In June, an all-time high 7.6 million individuals in England were on the waiting list for normal NHS care, with two out of every five patients having to wait longer than 18 weeks. The British cardiac Foundation reported that around 400,000 people were awaiting treatment for cardiac diseases. Last week, as junior doctors began its fifth round of strikes, the statistics were made public.
Users can now arrange their own MRI and CT scans thanks to collaborations between Aviva and the digital health company HealthKey and diagnostic imaging platform Scan.com.
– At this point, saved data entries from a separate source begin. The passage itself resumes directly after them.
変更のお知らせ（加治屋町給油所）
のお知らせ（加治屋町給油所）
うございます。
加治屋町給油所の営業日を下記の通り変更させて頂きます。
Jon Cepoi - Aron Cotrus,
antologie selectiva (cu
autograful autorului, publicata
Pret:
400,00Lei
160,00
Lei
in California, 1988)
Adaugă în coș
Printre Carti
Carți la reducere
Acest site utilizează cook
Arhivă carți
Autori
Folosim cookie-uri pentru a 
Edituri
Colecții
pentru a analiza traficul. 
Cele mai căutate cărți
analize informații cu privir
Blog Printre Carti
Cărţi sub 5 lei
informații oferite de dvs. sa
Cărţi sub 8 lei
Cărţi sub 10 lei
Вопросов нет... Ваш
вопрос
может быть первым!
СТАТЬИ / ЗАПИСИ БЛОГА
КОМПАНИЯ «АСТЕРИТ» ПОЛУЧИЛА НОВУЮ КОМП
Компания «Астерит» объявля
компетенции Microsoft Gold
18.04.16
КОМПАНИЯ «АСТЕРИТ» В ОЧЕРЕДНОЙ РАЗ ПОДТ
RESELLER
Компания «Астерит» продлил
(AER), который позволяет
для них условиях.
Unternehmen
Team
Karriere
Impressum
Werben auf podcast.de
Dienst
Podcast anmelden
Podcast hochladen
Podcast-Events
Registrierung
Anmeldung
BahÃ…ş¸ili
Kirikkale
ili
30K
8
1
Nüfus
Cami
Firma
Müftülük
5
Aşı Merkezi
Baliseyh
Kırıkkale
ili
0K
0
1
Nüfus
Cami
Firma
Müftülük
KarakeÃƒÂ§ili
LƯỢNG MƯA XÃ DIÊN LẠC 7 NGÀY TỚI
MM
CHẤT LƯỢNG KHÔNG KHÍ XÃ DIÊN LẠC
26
Employees will receive credits through their employers’ medical coverage, which they can use to pay for things like scans, mental health counseling, or nutrition.
“We see this as really broad-ranging, and there are just opportunities everywhere,” added Blanc.
Unions that are demanding more funding for the NHS are outraged by her words. The public sector union Unison’s deputy director of health, Helga Pile, stated: “Years of persistent under-resourcing by the government shouldn’t be an entrepreneurial opportunity for insurance firms.”
The rising NHS issue, according to Thomas Buberl, the president and CEO of the French insurers group Axa, has created “quite a few business opportunities” for the company to build its private healthcare sector, he said last week.
When he announced the addition of eight new privately owned community diagnostic centers earlier this month, health secretary Steve Barclay urged the employment of more commercial and third sector services to help ease the burden on the NHS and shorten waiting lists.
Labour has promised to use “one of the levers”—private provision—to help reduce the backlog. According to the opposition party, the underutilization of private funding results in 331,000 people not receiving care.
This year, the government made plans to replace the Solvency II regulations, which are geared toward the EU, with a UK system that will provide insurance companies more freedom to make investments in long-term growth initiatives. Through the lowering of capital approximately insurance must maintain in light of potential claims, the industry believes that roughly £100 billion in assets will be liberated as a consequence of the reforms.
Over the next ten years, Aviva plans to invest £25 billion in construction projects in the UK, including scientific parks, social housing, and renewable energy. In September, Blanc said, there were going to be consultations to decide which projects qualified.
With 15.5 million members in the UK, the firm also provides pensions, life insurance, vehicle, house, and travel coverage.